PROBLEM STATEMENT: Count the lines in the data that contain the string "polisiye", treating uppercase and lowercase letters as different, and give only the number.

DATA IN THIS EXERCISE:
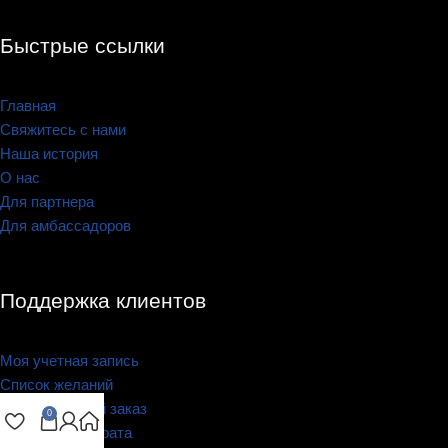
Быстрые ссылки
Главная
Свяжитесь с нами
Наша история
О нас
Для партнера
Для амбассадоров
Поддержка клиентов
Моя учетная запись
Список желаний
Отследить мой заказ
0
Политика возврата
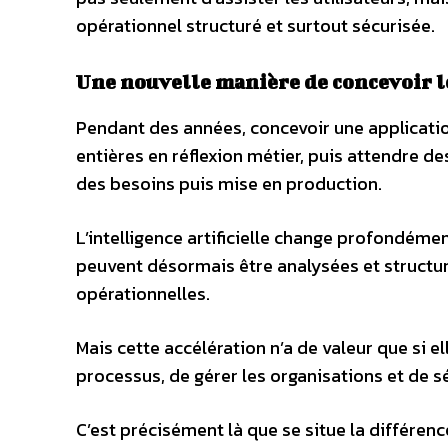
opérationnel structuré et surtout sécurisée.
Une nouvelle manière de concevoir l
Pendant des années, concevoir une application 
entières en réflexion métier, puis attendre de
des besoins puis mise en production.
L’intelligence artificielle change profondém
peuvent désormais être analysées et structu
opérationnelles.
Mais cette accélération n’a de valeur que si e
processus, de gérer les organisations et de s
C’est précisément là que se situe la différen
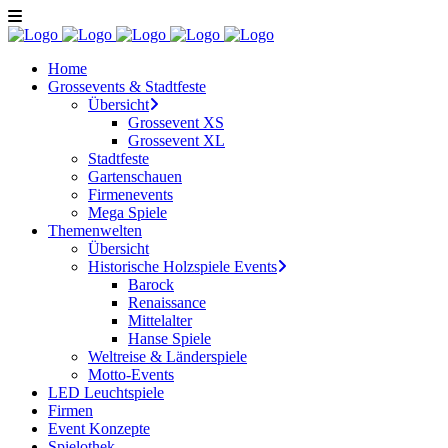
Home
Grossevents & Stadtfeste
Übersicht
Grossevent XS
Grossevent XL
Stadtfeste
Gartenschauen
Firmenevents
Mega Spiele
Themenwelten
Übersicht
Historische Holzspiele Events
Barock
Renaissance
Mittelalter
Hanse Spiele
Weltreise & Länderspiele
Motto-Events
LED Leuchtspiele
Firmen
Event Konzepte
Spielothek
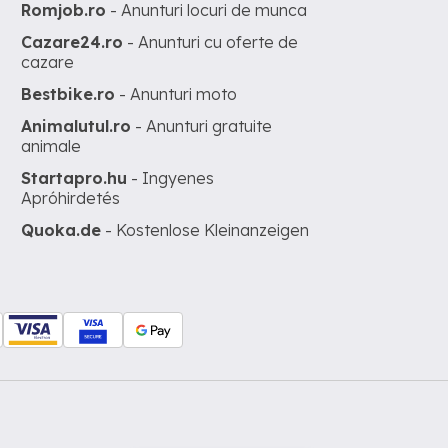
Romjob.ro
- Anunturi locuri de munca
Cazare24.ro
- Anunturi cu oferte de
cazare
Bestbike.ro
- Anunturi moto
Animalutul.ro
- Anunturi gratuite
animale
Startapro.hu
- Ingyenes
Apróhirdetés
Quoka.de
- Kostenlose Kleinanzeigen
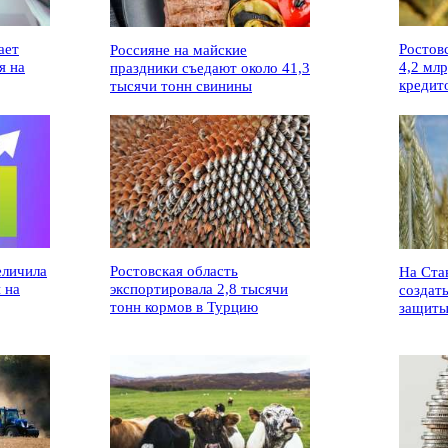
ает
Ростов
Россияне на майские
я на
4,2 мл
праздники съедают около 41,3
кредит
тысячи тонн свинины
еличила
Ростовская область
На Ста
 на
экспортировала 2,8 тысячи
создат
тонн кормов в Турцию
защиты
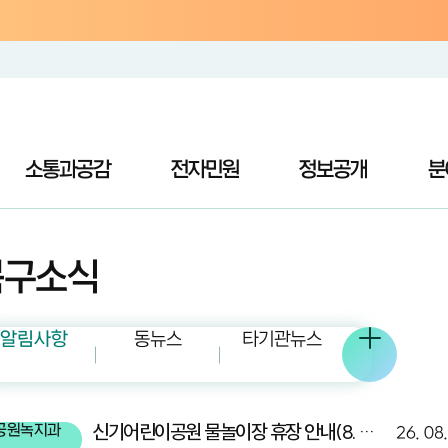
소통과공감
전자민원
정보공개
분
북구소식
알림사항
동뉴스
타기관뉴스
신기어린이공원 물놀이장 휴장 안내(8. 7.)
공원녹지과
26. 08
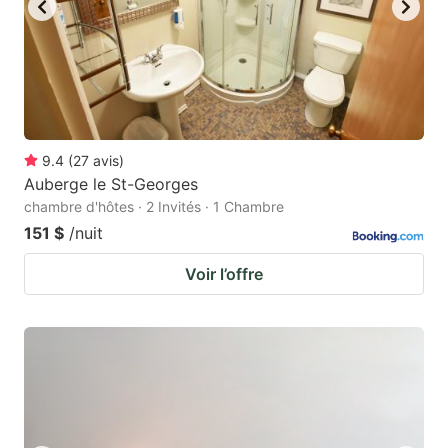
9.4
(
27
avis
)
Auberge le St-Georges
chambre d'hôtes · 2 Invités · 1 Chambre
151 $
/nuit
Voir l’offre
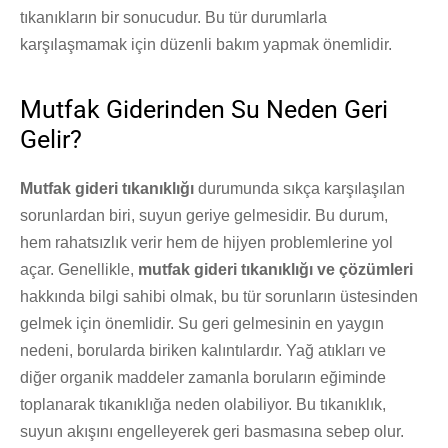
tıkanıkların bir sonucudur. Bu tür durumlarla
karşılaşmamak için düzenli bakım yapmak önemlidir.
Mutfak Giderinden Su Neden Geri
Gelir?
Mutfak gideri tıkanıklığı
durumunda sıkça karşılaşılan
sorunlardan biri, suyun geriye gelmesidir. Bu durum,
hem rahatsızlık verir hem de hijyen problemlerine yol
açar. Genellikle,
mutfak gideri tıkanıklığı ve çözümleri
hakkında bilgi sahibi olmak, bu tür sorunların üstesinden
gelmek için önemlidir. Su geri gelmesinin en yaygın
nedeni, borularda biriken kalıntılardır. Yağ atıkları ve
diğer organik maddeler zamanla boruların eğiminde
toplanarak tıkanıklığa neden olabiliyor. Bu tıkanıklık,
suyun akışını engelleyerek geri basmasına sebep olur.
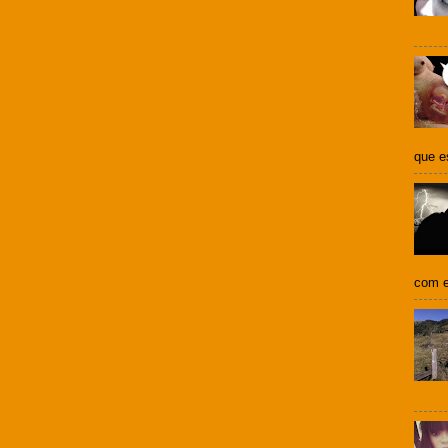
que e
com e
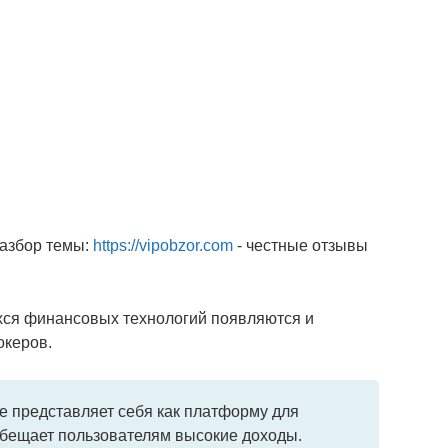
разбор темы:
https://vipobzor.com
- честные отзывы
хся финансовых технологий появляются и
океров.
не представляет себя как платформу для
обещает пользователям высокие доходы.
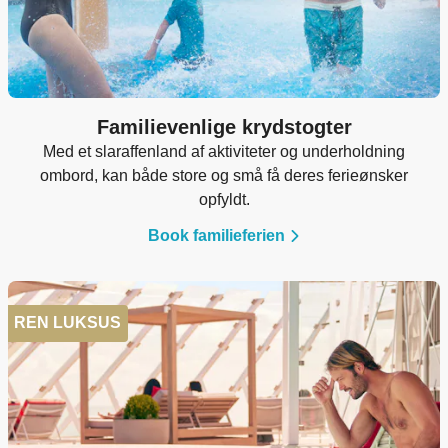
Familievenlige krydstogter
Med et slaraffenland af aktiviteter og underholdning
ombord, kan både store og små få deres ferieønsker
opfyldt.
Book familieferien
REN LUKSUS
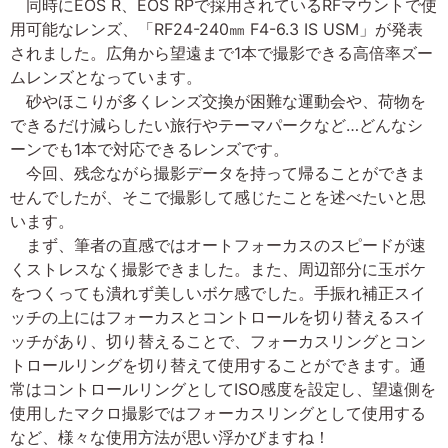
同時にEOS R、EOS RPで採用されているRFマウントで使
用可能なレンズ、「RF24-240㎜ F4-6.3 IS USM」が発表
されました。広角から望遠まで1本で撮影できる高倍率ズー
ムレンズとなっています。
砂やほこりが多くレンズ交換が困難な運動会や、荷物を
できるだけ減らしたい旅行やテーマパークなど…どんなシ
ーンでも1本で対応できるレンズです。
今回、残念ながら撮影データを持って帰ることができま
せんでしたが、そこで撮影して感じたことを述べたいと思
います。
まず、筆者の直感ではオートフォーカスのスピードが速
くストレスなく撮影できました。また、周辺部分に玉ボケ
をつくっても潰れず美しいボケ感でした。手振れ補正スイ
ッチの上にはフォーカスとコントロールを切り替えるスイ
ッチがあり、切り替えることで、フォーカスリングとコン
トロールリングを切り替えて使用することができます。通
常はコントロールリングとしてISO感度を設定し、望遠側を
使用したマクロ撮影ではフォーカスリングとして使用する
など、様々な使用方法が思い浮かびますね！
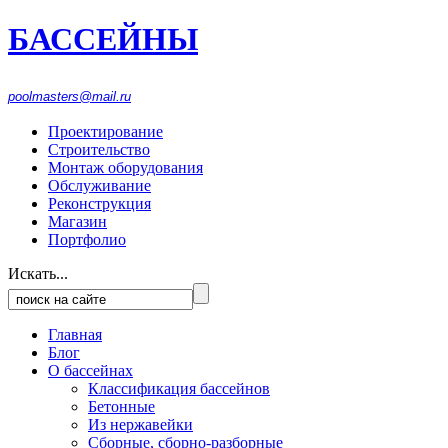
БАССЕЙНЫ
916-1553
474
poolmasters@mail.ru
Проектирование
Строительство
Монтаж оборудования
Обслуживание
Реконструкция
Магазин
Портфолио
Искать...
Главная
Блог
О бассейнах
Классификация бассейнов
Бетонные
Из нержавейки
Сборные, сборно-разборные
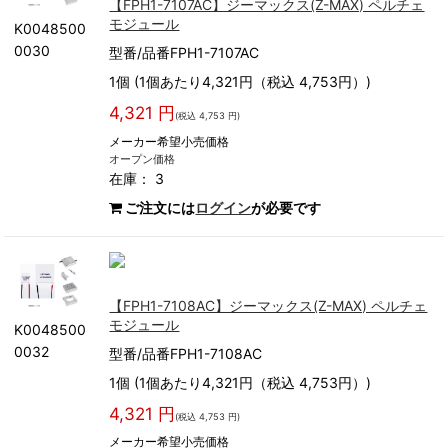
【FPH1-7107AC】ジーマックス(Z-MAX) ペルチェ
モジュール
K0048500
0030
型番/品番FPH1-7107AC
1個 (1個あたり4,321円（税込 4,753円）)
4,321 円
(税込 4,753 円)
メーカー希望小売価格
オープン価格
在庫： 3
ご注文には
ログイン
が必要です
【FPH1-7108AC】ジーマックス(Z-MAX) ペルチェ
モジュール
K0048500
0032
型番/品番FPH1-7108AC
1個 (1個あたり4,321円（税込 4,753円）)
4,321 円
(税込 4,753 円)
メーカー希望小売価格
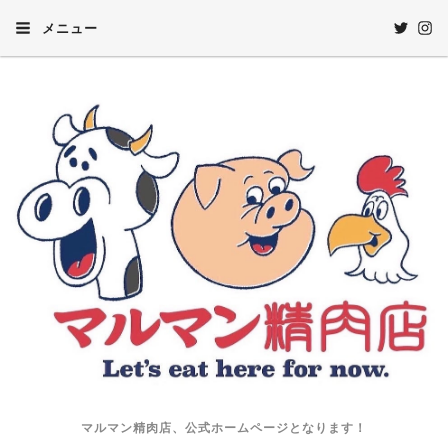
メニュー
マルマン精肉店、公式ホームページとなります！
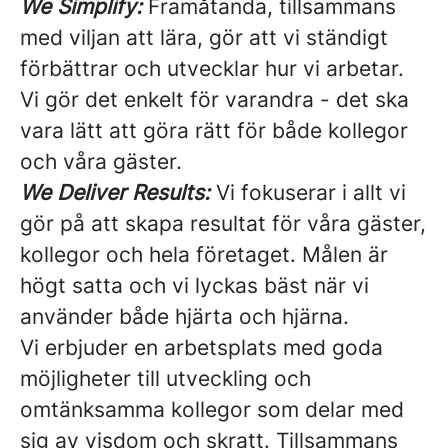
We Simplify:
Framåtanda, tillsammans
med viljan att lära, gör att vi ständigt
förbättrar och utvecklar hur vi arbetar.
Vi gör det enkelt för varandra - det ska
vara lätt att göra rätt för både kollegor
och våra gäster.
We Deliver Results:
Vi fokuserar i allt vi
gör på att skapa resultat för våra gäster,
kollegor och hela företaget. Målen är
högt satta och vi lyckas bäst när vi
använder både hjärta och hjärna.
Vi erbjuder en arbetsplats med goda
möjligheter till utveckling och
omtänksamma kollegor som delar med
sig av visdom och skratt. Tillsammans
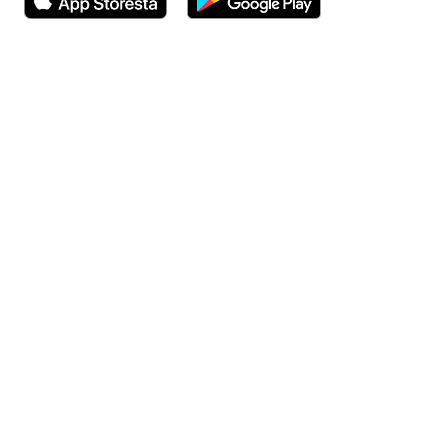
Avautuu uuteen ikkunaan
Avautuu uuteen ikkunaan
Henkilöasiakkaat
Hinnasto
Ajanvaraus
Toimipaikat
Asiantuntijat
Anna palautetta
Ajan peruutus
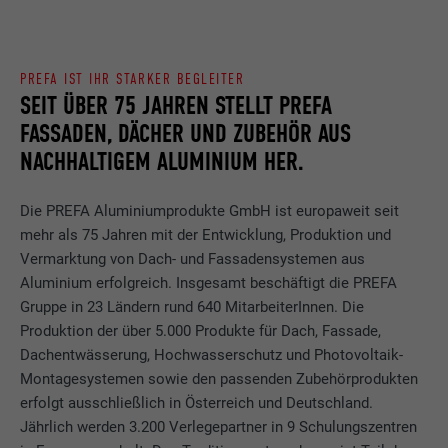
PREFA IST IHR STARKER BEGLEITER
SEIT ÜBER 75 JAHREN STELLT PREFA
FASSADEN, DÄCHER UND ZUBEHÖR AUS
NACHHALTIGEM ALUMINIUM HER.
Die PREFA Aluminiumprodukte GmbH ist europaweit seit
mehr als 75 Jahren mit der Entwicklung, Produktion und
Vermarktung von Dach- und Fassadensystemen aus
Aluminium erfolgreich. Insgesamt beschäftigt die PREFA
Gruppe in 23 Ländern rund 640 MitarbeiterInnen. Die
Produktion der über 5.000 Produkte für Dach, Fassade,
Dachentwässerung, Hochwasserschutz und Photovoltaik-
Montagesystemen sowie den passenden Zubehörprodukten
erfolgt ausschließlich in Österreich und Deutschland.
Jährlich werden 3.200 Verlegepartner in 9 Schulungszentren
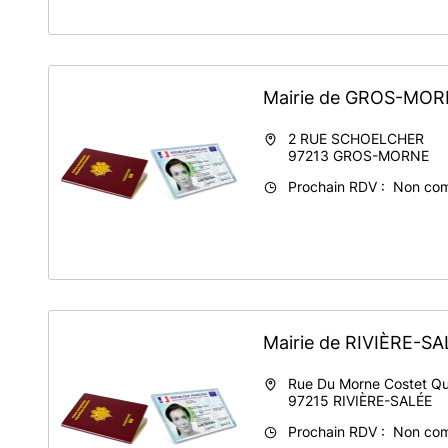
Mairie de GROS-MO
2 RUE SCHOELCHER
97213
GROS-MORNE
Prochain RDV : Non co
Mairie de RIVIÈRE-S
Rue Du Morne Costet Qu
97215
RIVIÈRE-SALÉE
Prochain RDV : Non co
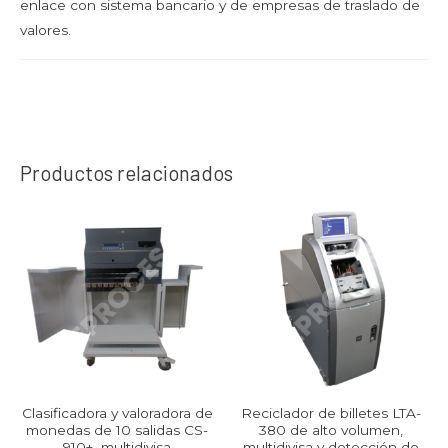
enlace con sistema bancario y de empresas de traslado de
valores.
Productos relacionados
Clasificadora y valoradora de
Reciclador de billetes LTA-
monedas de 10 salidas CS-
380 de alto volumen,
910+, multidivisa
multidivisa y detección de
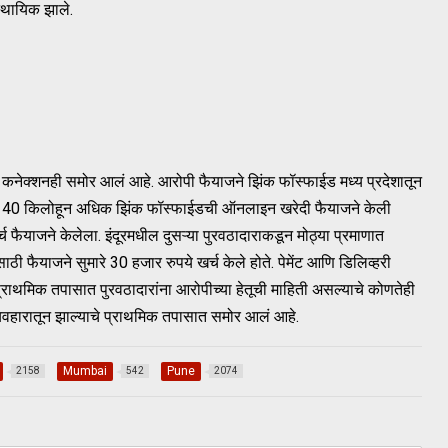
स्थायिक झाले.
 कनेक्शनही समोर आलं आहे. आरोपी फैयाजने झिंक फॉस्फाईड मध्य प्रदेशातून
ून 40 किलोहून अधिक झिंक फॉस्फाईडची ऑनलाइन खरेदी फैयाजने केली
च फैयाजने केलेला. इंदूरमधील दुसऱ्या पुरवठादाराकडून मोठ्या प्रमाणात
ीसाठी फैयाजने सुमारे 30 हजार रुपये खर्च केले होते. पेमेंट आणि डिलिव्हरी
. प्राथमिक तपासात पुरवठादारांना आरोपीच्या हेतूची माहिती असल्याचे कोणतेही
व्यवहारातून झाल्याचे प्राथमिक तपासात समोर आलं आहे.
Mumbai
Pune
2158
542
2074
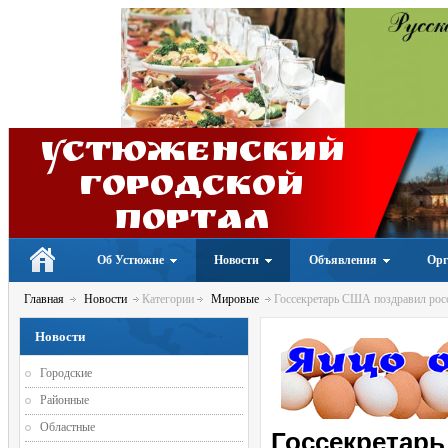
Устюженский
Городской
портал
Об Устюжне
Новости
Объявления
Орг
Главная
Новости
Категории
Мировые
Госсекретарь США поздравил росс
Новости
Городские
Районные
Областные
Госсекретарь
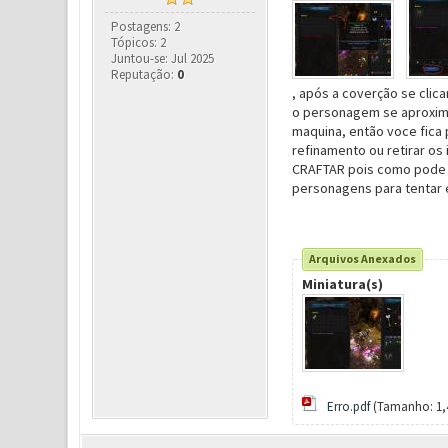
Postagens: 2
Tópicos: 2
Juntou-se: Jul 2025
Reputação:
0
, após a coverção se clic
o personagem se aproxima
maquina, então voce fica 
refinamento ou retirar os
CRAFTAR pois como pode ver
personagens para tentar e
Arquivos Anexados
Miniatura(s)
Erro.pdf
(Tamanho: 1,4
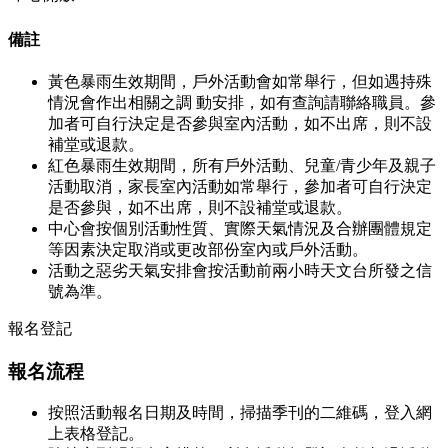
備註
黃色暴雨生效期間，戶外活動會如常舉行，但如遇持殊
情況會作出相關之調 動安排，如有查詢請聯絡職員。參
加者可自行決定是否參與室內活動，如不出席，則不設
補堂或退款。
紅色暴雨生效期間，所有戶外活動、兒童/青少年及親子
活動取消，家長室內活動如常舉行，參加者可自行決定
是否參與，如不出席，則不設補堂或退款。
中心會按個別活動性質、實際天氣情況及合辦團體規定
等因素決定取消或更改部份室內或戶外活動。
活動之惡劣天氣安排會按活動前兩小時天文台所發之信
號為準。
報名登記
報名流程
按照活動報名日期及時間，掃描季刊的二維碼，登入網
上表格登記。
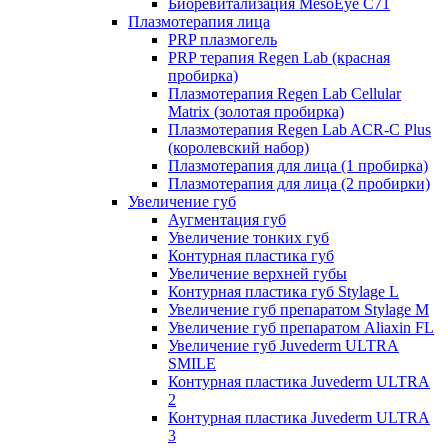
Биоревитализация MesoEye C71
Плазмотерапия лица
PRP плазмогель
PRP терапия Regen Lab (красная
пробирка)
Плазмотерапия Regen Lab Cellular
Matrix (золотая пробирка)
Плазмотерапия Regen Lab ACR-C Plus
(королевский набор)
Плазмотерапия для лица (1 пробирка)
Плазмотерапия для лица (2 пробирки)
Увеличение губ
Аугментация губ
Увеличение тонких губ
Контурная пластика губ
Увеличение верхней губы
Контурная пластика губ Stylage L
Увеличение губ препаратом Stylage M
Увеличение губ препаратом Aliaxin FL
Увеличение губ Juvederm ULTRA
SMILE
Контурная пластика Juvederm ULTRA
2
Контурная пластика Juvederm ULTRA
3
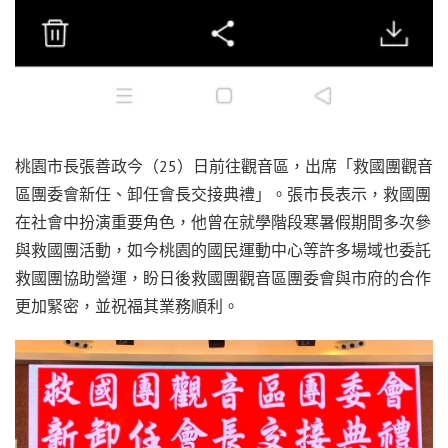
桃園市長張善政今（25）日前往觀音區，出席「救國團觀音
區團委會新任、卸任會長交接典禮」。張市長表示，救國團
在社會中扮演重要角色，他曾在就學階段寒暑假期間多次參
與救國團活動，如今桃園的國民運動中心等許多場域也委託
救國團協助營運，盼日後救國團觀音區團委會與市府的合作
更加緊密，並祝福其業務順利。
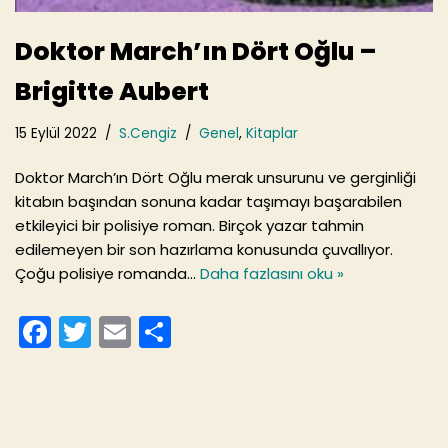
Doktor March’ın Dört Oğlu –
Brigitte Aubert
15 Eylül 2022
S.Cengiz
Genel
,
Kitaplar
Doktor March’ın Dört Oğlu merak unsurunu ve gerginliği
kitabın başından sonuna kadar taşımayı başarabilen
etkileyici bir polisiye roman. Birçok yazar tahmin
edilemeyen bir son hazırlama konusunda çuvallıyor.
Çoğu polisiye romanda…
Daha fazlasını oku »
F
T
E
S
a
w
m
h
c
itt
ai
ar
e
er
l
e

RESULT OF THE EXERCISE: 2